§ **Texto para análise**:
========
Logo após a nomeação, a Concertación publicou um longo documento com seu


programa de governo, que contava com quase 50 páginas que envolvia uma lista de
diversas reformas que aplicaria em seu mandato, além de um congresso que seria
criado por votações e não por indicação, alem de um maior poder do presidente em
relação aos militares. Além disso, prometeram que investigariam a fundo os crimes
contra os Direitos Humanos desde o golpe e que apoiaria as Cortes em processar os
casos que houvessem e novas políticas macroeconômicas como o aumento do salário
mínimo melhores direitos trabalhistas. Surgiram outros dois candidatos, um empresário
chamado Hernán Buchi que tinha como apoio os partidos de direita e que foi o Ministro
das Finanças durante o regime de Pinochet e Francisco Errazurriz, que tinha sido
lançado como um candidato independente, que serviu mais para desviar os votos de
Buchi, mas não de de Aylwin.

À medida que era vista as pesquisas eleitorais sendo feitas, víamos que Aylwin
seguia sendo o líder em uma larga vantagem e sua equipe já planejava as discussões
que entrariam em pauta em seu futuro governo. Aylwin se apresentava como uma
ponte dos ideais transmitidos por Allende e uma nova política mais conservadora da
oposição de Pinochet. Os resultados finais deram vitória a Aylwin com 55% de votos,
em que ele tinha prometido ser o “presidente de todos os Chilenos”. Foi uma eleição
surpreendentemente pacífica em sua maioria, além de que a maioria dos chilenos
desviaram sua atenção para o Natal. Houve apenas certos pequenos grupos de jovens
de esquerda entrando em conflito com a polícia chilena.

Finalmente no dia 11 de março de 1990 Augusto Pinochet passou a faixa


presidencial para o seu sucessor, o democrata-cristão Patrício Aylwin. O regime de
Pinochet deu pouquíssimo tempo para a nova governança se preparar para a
cerimônia de posse. Terminou sendo algo bastante simples, mas que milhares de seus
apoiadores apareceram em Santiago para comemorar a vitória do seu novo presidente.
Aos poucos víamos os chilenos saindo do grande trauma que toda a sociedade
passou por dezesseis anos, de pura repressão e violência contra a vida dos cidadãos.
========
§ **Dados em estudo**:
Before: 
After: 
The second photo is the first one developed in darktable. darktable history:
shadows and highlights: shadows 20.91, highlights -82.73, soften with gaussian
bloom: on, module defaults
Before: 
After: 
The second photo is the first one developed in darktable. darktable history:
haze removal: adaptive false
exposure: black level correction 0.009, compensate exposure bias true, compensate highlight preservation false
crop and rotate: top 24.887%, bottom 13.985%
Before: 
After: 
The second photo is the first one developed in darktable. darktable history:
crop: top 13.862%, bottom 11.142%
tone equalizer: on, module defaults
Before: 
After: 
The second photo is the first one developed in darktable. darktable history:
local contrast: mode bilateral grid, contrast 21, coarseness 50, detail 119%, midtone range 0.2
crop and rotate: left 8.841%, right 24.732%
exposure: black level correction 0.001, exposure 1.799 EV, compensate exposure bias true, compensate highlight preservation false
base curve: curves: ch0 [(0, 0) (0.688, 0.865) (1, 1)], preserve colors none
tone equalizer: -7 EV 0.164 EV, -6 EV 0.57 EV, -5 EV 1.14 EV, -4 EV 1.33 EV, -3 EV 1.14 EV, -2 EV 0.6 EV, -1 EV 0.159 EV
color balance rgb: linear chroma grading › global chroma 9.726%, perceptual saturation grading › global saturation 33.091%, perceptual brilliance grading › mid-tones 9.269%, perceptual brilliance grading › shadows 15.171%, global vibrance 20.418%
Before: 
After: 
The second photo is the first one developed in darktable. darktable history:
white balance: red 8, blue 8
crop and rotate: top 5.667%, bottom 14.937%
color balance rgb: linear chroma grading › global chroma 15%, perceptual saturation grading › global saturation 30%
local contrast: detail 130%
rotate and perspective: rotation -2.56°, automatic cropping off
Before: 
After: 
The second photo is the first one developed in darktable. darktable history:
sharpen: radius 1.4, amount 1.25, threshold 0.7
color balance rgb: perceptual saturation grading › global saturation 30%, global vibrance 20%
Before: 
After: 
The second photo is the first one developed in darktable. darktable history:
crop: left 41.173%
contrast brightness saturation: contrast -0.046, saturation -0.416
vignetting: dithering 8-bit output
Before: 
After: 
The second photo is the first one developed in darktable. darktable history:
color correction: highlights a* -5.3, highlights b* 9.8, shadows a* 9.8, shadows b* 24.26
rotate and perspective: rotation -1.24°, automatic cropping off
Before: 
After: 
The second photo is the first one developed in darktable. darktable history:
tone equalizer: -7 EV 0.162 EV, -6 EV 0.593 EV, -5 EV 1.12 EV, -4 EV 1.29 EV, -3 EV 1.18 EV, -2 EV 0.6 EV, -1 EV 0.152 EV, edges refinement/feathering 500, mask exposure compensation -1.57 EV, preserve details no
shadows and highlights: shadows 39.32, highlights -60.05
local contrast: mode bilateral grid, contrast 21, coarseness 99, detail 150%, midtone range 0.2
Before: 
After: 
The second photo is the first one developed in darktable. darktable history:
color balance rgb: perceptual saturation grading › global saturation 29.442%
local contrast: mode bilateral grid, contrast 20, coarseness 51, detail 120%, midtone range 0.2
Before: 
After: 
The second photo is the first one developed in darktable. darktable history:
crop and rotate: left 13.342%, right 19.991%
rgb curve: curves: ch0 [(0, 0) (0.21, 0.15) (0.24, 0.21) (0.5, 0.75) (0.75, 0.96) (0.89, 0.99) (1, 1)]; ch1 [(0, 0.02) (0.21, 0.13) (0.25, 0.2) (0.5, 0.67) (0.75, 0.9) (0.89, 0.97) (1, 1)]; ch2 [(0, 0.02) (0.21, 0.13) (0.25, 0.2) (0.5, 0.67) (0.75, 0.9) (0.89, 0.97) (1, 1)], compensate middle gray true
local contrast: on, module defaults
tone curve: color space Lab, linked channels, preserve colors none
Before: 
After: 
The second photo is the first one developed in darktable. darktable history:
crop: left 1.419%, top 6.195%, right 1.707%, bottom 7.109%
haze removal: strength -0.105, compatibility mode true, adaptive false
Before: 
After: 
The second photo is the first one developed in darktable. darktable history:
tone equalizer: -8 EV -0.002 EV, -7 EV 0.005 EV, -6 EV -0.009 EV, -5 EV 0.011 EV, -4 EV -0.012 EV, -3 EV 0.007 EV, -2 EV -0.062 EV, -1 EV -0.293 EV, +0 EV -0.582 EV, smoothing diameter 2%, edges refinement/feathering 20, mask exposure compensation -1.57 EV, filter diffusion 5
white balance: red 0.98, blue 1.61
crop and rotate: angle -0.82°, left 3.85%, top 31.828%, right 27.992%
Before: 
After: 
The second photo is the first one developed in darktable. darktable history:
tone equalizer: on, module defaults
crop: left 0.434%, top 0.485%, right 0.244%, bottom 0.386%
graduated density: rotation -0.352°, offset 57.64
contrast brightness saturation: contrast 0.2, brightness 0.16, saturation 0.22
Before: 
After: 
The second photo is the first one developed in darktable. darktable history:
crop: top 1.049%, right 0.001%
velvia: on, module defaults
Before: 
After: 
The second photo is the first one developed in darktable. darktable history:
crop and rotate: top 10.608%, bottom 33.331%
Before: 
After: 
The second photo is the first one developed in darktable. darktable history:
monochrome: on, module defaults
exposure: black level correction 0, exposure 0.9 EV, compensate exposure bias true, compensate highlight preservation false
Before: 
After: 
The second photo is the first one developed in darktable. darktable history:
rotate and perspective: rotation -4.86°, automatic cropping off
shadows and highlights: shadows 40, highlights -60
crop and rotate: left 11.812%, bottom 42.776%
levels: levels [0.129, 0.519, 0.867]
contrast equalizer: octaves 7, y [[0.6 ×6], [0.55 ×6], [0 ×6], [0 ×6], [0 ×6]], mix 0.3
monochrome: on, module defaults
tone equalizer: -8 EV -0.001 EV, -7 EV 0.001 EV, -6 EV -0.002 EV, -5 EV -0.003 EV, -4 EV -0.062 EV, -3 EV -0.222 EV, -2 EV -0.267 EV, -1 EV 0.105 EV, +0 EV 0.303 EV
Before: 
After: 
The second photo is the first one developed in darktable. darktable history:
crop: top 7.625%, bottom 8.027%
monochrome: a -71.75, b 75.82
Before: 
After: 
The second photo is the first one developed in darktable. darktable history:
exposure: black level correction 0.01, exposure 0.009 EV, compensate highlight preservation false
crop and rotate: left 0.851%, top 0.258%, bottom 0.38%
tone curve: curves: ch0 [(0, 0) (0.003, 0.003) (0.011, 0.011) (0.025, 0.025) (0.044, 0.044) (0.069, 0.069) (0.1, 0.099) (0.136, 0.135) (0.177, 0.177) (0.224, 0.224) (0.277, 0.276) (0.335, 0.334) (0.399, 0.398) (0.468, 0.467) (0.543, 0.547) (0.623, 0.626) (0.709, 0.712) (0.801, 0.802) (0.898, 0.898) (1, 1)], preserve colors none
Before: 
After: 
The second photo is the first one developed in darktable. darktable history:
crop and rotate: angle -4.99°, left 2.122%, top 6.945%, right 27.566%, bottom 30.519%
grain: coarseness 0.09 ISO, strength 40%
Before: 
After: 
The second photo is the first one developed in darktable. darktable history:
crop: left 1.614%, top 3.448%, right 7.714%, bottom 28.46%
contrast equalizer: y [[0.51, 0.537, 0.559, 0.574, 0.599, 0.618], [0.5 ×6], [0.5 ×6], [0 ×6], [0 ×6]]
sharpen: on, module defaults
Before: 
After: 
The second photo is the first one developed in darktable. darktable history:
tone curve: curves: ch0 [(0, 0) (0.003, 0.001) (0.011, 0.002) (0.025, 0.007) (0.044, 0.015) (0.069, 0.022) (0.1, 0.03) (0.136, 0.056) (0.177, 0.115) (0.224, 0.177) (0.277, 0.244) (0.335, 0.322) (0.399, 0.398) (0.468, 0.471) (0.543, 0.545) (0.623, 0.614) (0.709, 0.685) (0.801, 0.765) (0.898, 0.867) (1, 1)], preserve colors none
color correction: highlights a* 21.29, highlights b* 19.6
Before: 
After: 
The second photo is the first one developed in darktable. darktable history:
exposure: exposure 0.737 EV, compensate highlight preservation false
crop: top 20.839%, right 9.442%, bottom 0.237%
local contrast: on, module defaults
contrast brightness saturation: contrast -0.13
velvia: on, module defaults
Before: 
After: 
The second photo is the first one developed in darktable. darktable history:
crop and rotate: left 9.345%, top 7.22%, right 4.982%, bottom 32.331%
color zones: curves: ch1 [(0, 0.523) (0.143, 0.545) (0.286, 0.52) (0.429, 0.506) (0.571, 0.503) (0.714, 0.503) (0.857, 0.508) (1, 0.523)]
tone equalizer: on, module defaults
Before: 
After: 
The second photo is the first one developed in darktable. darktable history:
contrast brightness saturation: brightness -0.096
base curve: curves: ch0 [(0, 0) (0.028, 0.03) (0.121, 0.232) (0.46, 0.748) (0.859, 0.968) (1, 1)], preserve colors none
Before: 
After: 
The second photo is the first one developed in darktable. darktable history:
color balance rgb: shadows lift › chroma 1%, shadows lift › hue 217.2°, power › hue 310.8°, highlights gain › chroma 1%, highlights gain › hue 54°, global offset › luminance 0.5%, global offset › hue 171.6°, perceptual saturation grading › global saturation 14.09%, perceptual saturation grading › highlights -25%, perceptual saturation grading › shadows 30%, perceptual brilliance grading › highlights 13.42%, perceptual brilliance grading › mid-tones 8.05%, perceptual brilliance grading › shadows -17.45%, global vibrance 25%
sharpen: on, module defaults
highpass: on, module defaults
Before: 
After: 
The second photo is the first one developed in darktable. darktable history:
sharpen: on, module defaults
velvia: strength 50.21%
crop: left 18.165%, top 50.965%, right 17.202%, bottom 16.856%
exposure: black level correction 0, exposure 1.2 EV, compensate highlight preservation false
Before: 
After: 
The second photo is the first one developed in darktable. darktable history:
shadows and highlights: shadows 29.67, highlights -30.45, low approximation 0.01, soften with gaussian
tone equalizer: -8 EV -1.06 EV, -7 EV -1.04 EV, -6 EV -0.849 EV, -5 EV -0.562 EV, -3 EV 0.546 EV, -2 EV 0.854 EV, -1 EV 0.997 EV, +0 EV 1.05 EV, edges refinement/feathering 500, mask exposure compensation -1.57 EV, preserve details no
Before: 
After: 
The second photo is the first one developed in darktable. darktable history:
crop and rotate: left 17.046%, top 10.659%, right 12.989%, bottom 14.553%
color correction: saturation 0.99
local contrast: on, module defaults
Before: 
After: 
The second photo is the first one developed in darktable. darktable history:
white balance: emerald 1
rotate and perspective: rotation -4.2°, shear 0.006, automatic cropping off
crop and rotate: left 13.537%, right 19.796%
========
§ **Exercícios a realizar**:
A - Como fica em inglês esta frase do texto sobre a eleição de Aylwin: "Houve apenas certos pequenos grupos de jovens de esquerda entrando em conflito com a polícia chilena."?
B - Retome o texto sobre a eleição de Aylwin a partir do ponto em que ele para e continue a escrevê-lo.

§ **Respostas dos exercícios**:
A - There were only certain small groups of left-wing young people clashing with the Chilean police.

B -
Pinochet é conhecido como o maior ditador que já passou por toda a história do Chile
e, surpreendentemente, foi deposto não por meio das armas, da violência, mas através
da lei. Víamos a Concertación como a nova casa de tantos dos pertencentes dos
antigos grupos de esquerda da época de Allende, como os democratas-cristãos e
socialistas que, antes golpe eram inimigos, mas que se tornaram aliados com o objetivo
único de tirar Pinochet do poder. Procuraram não voltar aos moldes que apresentaram
diversos problemas na época de Allende, mas reformularam certos pontos do
neoliberalismo de Pinochet com políticas visando o bem da sociedade, isso tudo devido
à mudança de mentalidade que o exílio proporcionou a tantos esquerdistas durante o
regime ditatorial, em que procurariam, em sua volta ao Chile, de distanciar um pouco
de suas crenças revolucionárias de quando eram mais jovens, dando espaço para uma
ideia de espectro de centro-esquerda.

Pudemos ver neste reinício de um período de país no Chile o partido da


Concertación abraçando certos pontos do neoliberalismo, pois já tinham passado pelas
consequências negativas no contexto social que o neoliberalismo tinha trazido durante
a ditadura de Pinochet, a única coisa que restava seria aproveitar de seus pontos
positivos no contexto econômico.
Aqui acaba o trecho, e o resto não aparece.